The Des Moines Art Center in Iowa plans to dismantle a 1994 installation by artist Mary Miss that it commissioned after an internal review concluded that the work is now “unsafe to remain open to the public” and “no longer salvageable” after years of structural decay.
In a letter dated January 17, addressed to Miss and reviewed by ARTnews, the museum’s board expressed regret over the decision to deaccession the 30-year-old piece, claiming that alternative measures to keep the work’s materials intact were “not financially feasible.”
In an email to Miss shared with ARTnews, the museum’s director, Kelly Baum, said the projected cost to rebuild the work would be around $2.6 million, according to structural engineers who surveyed the work. Her letter added that it would not be possible for the institution to raise the necessary funds to save the work but did not specify if it had already attempted to do so.
Miss is a a key figure of Land art and one of the few women associated with the movement. The piece, titled Greenwood Pond: Double Site, surrounds a body of water situated on a public public park behind the museum. Comprised primarily of wood parts, Baum said the work’s elements are now suffering “severe decay.”
“Public art commissions are partnerships, and their success requires constant review and dialogue between each stakeholder,” a statement attributed to the Des Moines Art Center and its board of trustees reads in part. “The Art Center takes its responsibilities to its partners very seriously, and in the last several months, it has been engaged in frequent conversations with Mary Miss and the City [of Des Moines]—building on many years of dialogue. Regrettably, for a variety of well-researched and long-documented reasons—principally those concerning structural integrity and public safety, all related to the original choice of materials, their proximity to and/or immersion in water, and their exposure to the harsh Iowa weather—the Art Center finds it necessary to remove Greenwood Pond: Double Site from its current location in Greenwood Park.”
Miss did not immediately respond to ARTnews’s request for comment on her work’s planned deinstallation.
The museum, which has a significant collection of modern and contemporary art, first notified Miss of moves to address the work’s deterioration in October and conveyed to the artist that the center would need to restrict public access to it over safety concerns, a move the museum made public that month. On December 1, Baum notified Miss privately of the center’s decision to dismantle the work in its entirety after discussing options to preserve it with the museum’s board of trustees, according to internal emails reviewed by ARTnews.
Leigh Arnold, a curator at the Nasher Sculpture Center in Dallas who recently organized an exhibition there looking at the women of Land art, criticized the board’s decision to destroy Miss’s project, emphasizing its significance to the artist’s career.
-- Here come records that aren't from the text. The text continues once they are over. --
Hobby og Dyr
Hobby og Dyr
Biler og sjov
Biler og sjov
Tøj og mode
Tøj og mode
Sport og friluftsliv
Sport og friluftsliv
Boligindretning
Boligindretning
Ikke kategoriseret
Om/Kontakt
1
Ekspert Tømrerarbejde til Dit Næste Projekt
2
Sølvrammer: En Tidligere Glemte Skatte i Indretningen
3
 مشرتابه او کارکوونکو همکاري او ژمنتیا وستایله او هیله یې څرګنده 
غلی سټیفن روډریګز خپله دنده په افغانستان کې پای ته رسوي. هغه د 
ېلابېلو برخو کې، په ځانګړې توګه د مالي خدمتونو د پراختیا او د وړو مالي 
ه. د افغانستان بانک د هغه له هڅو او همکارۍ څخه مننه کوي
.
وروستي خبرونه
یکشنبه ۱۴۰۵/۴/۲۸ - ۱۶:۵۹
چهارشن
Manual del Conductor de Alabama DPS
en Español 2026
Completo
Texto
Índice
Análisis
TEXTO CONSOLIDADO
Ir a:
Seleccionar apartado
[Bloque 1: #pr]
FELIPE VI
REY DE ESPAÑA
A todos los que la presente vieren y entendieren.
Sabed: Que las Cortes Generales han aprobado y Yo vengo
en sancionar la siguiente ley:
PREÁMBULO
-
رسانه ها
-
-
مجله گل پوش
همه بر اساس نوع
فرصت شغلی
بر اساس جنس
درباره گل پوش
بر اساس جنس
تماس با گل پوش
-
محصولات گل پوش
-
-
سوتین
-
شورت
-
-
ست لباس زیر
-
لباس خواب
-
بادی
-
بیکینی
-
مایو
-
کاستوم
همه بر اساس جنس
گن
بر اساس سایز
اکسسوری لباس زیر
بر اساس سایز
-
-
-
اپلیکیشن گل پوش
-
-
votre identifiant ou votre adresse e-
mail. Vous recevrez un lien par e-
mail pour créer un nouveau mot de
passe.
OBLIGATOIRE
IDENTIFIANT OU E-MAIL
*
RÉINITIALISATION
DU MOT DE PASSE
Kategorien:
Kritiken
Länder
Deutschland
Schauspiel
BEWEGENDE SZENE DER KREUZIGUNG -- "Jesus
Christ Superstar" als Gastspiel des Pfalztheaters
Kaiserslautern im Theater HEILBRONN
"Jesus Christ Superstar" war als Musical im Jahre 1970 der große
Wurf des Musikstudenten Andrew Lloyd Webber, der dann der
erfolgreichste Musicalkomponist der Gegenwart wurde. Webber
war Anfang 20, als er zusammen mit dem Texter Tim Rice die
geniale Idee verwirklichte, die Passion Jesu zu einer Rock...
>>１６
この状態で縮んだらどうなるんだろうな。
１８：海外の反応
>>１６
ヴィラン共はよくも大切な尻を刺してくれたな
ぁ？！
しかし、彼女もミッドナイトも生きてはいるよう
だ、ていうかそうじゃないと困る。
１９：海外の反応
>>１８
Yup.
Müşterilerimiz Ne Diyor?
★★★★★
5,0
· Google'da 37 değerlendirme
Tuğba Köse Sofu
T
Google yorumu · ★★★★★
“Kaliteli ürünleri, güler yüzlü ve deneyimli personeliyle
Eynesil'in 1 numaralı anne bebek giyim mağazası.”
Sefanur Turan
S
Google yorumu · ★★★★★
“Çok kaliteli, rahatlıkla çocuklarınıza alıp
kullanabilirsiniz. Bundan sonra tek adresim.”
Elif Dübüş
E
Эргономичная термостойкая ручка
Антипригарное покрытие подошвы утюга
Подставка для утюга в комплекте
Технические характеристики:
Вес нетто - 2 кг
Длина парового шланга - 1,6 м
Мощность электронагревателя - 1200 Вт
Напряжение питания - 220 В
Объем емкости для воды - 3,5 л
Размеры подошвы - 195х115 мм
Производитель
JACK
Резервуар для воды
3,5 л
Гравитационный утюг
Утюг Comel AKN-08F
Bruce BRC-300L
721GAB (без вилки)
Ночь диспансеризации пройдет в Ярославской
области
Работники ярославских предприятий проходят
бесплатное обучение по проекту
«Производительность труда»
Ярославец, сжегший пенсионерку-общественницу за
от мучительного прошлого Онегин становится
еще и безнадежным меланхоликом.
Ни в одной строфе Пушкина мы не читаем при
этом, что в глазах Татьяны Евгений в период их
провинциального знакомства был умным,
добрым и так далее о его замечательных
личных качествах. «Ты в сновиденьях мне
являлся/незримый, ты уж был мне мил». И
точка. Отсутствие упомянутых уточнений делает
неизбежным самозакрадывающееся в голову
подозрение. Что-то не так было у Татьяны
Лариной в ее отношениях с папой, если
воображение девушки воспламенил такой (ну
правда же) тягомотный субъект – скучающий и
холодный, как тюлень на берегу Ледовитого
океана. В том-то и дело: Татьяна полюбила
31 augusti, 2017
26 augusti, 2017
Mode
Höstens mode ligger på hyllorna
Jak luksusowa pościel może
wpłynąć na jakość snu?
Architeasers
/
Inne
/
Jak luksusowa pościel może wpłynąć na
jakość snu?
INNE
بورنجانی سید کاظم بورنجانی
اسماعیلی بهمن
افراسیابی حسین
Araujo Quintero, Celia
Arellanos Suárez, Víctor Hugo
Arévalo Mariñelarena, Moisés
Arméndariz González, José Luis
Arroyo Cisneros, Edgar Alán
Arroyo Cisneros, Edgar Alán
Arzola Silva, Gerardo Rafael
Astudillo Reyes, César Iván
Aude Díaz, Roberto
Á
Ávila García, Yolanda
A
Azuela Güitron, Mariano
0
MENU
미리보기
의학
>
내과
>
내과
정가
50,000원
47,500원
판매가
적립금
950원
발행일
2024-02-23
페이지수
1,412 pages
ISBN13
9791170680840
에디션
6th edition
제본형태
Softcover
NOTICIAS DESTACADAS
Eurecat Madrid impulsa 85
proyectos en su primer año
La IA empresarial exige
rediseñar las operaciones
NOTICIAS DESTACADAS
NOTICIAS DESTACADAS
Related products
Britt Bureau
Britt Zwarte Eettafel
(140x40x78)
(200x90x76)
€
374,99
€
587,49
In a statement first provided to the Washington, D.C.–based advocacy group The Cultural Landscape Foundation (TCLF), Arnold raised concerns about the decision’s implications for gender parity in museum collections. In her statement, Arnold argues that the decision to destroy Miss’s work “while leaving commissioned pieces by male artists untouched,” reflects the art world’s “persistent sexism.”
In the January 17 statement, the museum’s board of trustees attributed the deinstallation to safety concerns, adding that a 1990 contract with the city of Des Moines stipulates that the changing conditions on public land allows the city to remove the work from its current location. A separate contract between Miss and the museum around the work’s installation was issued in 1994.
“The reasonable maintenance the Art Center has been providing for decades is no longer possible,” the board’s letter reads, which also noted a conservation effort in 2015. In her letter, Baum also noted that the wood originally used in the work had already exceed its expected lifetime of 10 to 12 years. Rebuilding Greenwood Pond, whether using a more durable wood, would also be financially impractical due to the project costs, according to the board’s letter, as it far exceeds the original cost to fabricate the work 30 years ago.
The move to decommission the work is one of the biggest made by Baum in her short tenure. She became the center’s director last February, the year she has served as the center’s new director after working as a curator at the Metropolitan Museum of Art in New York for eight years. Baum succeeded longtime director Jeff Fleming, who initially oversaw the installation of the Miss commission.